The SAS procedure, proc univariate, generates descriptive and summary statistics that are useful in describing the characteristics of a distribution. These statistics can also be used to determine whether parametric (for a normal distribution) or non-parametric tests are appropriate to use in your analysis. As noted in the Clean & Recode Data module it is advisable to check for extreme weights and outliers before starting any analysis.

 

Step 1: Use the univariate procedure to generate descriptive statistics in SAS

Use the SAS procedure, proc univariate, to generate descriptive statistics. The frequency distribution can be presented in table or graphic format. The freq option generates the frequency distribution in tabular form by listing the number of observations for each value of the variable. Due to the large sample size and the possibility of a long list of different values, it is not reasonable to request the freq option for variables that are not nominal or ordinal. The plot option generates the frequency distribution in graphic form (histogram, box, and normal probability plots), and the normal option generates statistics to test the normality of the distribution.

 

information icon These programs use variable formats listed in the Tutorial Formats page. You may need to format the variables in your dataset the same way to reproduce results presented in the tutorial.

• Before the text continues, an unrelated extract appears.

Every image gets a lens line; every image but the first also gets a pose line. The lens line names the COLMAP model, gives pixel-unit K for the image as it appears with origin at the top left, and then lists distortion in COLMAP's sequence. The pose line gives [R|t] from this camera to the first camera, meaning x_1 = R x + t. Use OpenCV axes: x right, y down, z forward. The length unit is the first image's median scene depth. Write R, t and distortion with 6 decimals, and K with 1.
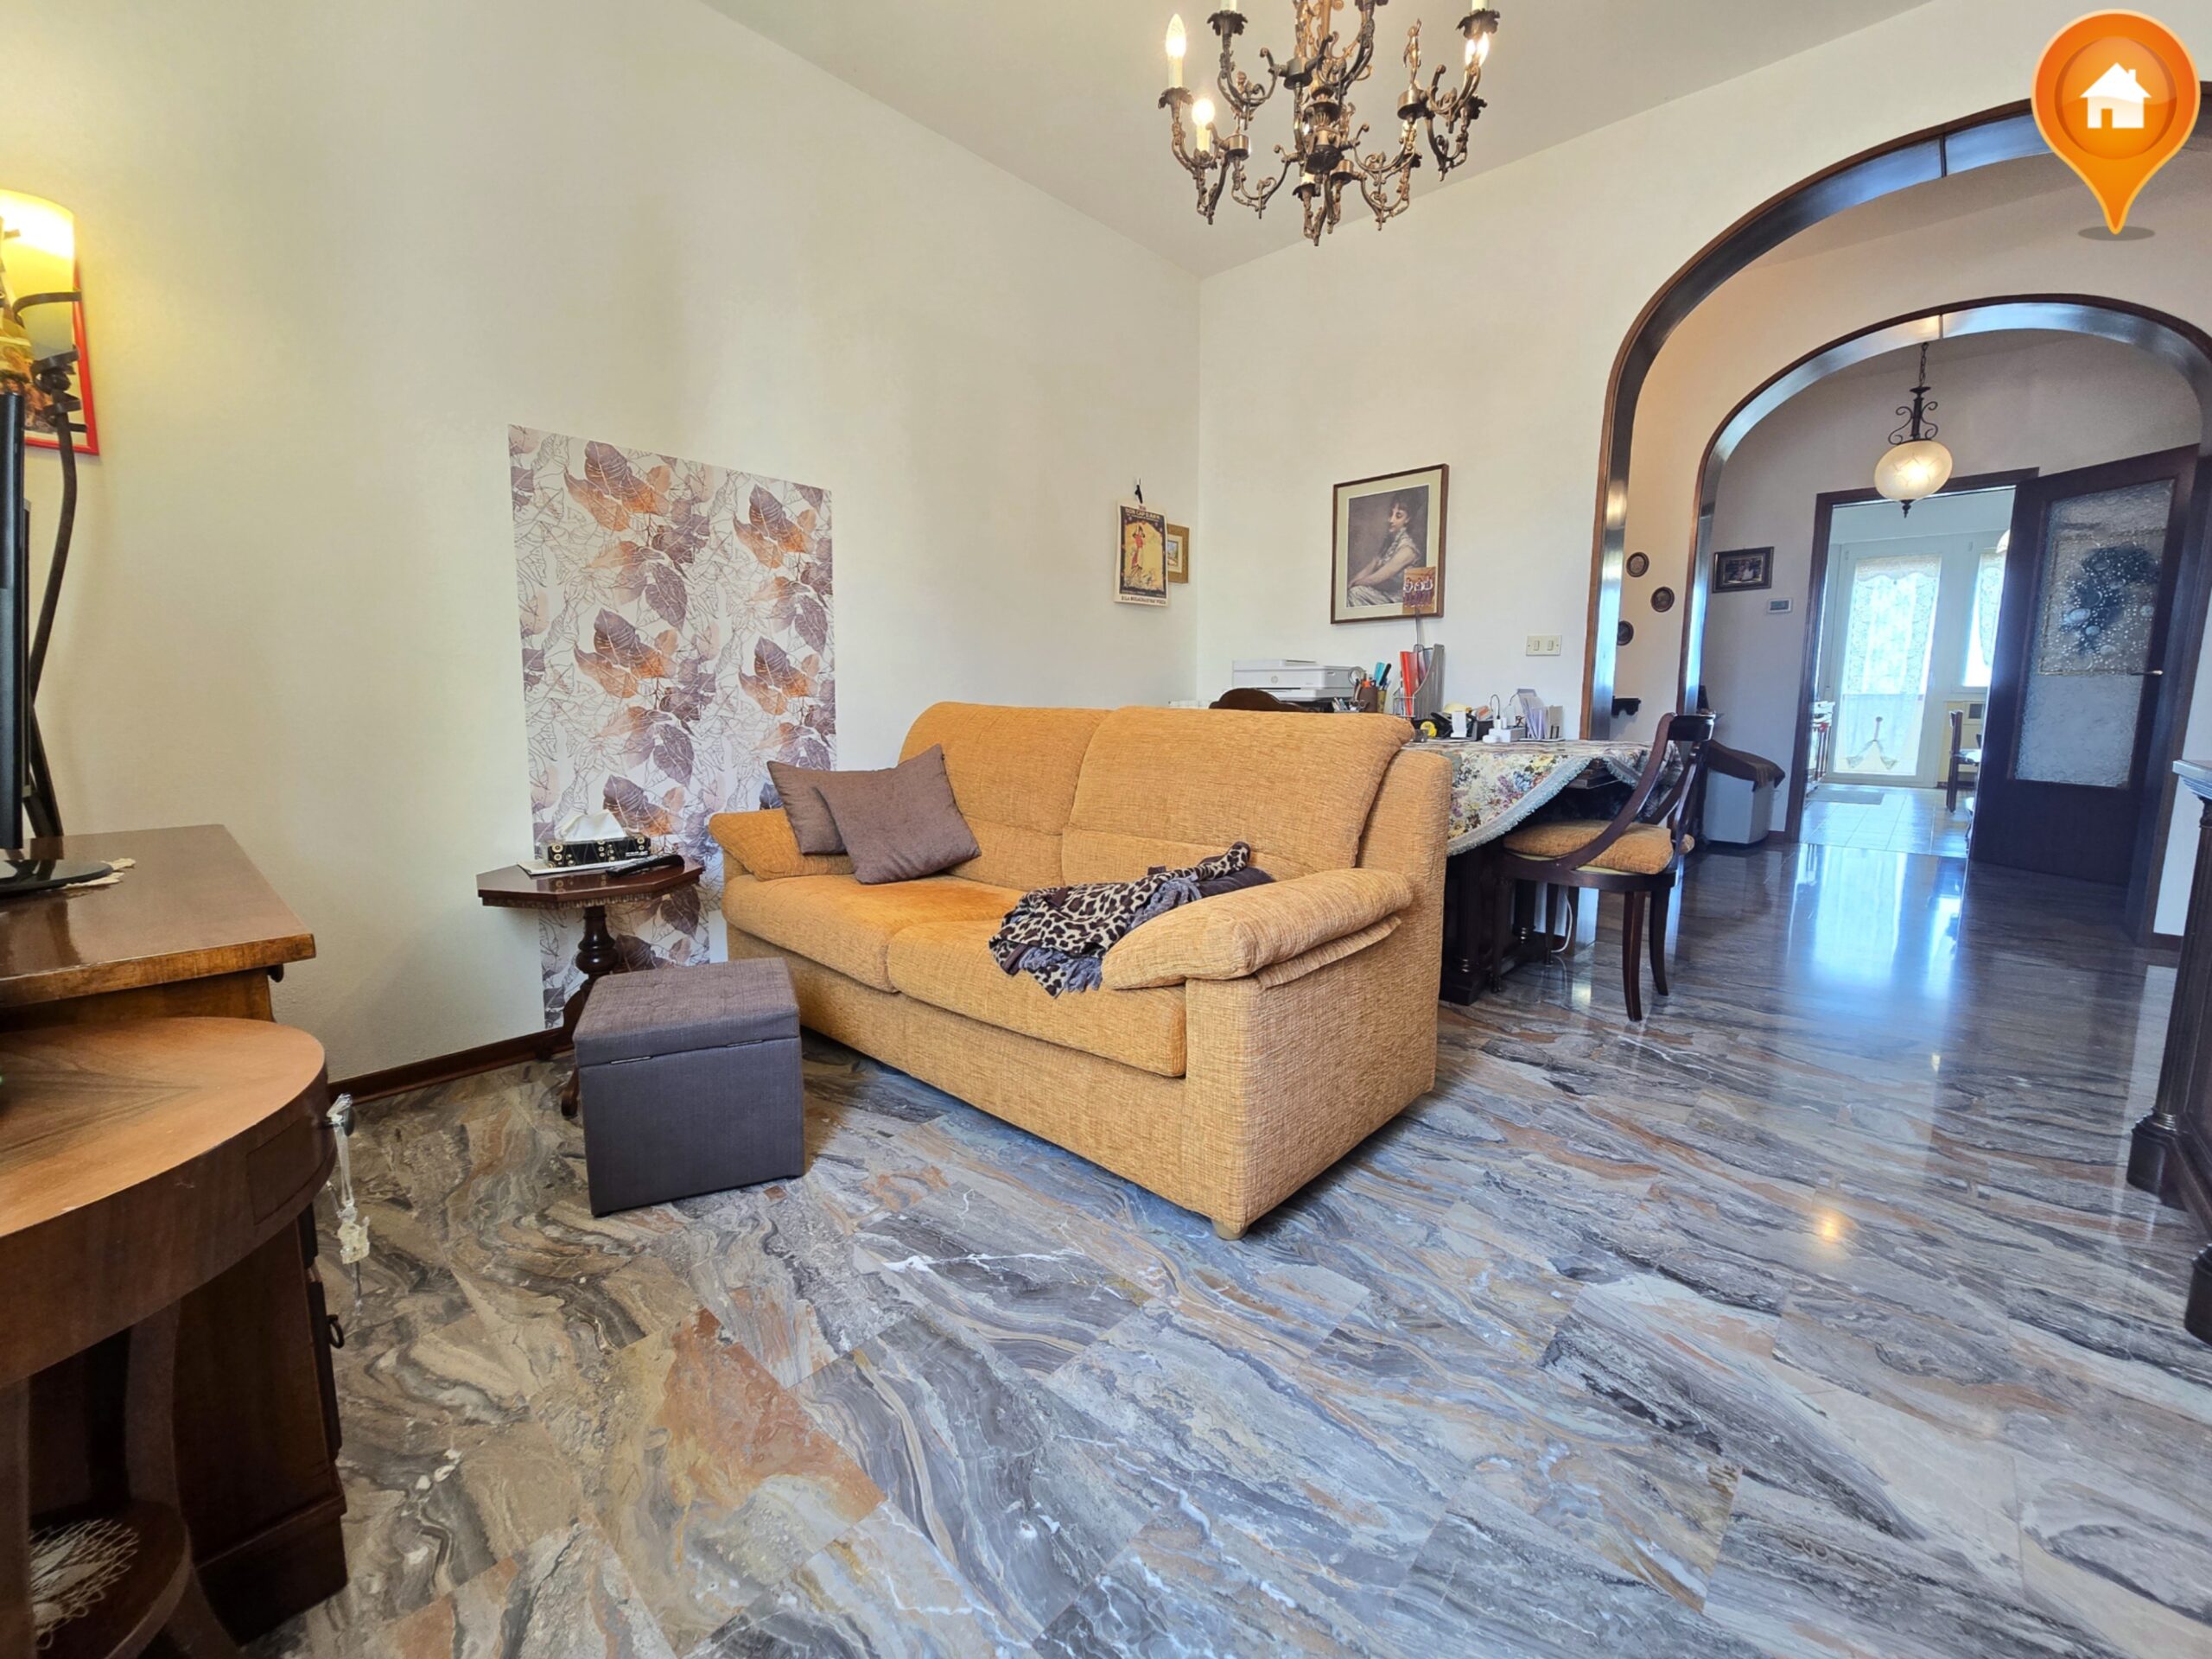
lens RADIAL K [[899.4, 0, 1109.3], [0, 899.4, 822.8], [0, 0, 1]] dist [-0.003353, 0.000165]
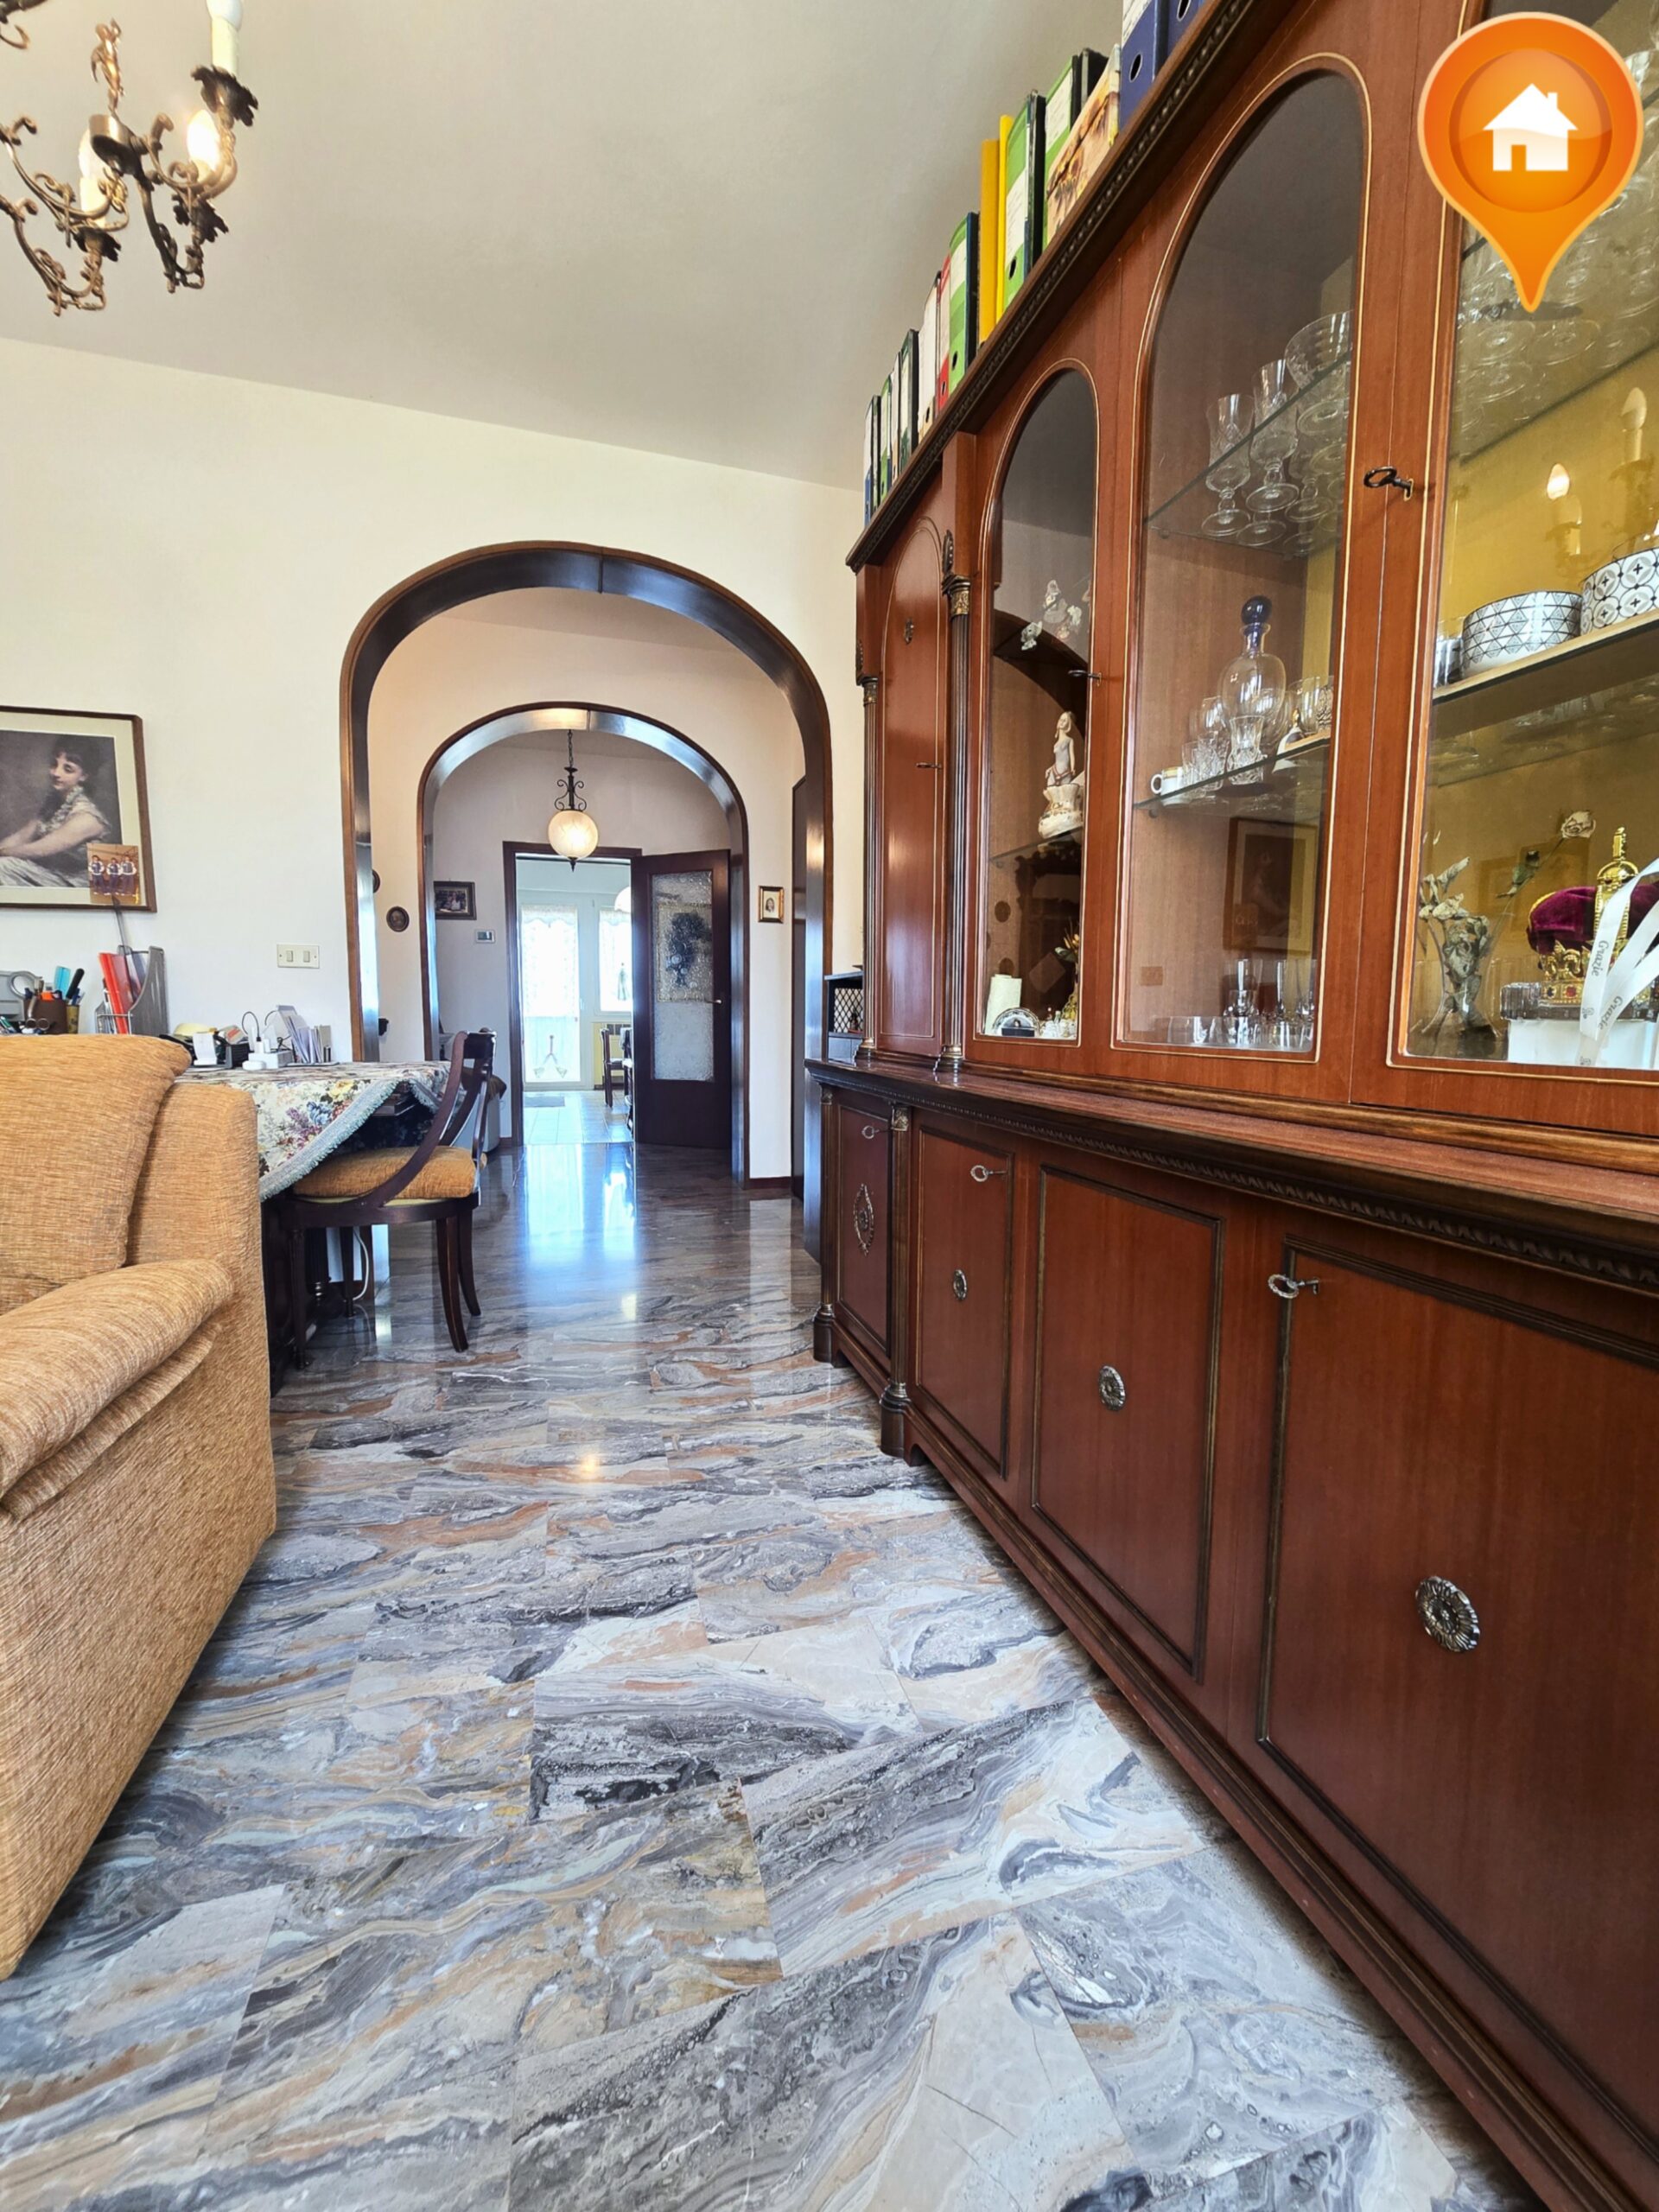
lens RADIAL K [[899.4, 0, 828.0], [0, 899.4, 1106.7], [0, 0, 1]] dist [-0.003353, 0.000165]
pose [[0.507918, -0.080370, 0.857648, -0.023889], [0.116962, 0.992852, 0.023772, -0.020589], [-0.853428, 0.088238, 0.513688, 0.200042]]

SAS Univariate Procedure for Descriptive Statistics

Statements Explanation

proc sort data=analysis_data;

 by riagendr age;

run;

Use the sort procedure to sort data by the same variables used in the by statement of the univariate procedure. In the example, data is sorted by gender (riagendr) and age (age).

 

PROC UNIVARIATE PLOT NORMAL;

 

 

Use the univariate procedure to generate descriptive statistics, which include number of missing values, mean, standard errors, percentiles, and extreme values. Use the plot option to generate histogram, box and normal probability plots, and the normal option to generate statistics to test normality.

In this example, plots (plot) and normality test statistics (normal) are requested and the results will be sorted and generated separately for each combination of the variables on the by statement.

where

ridageyr >= 20;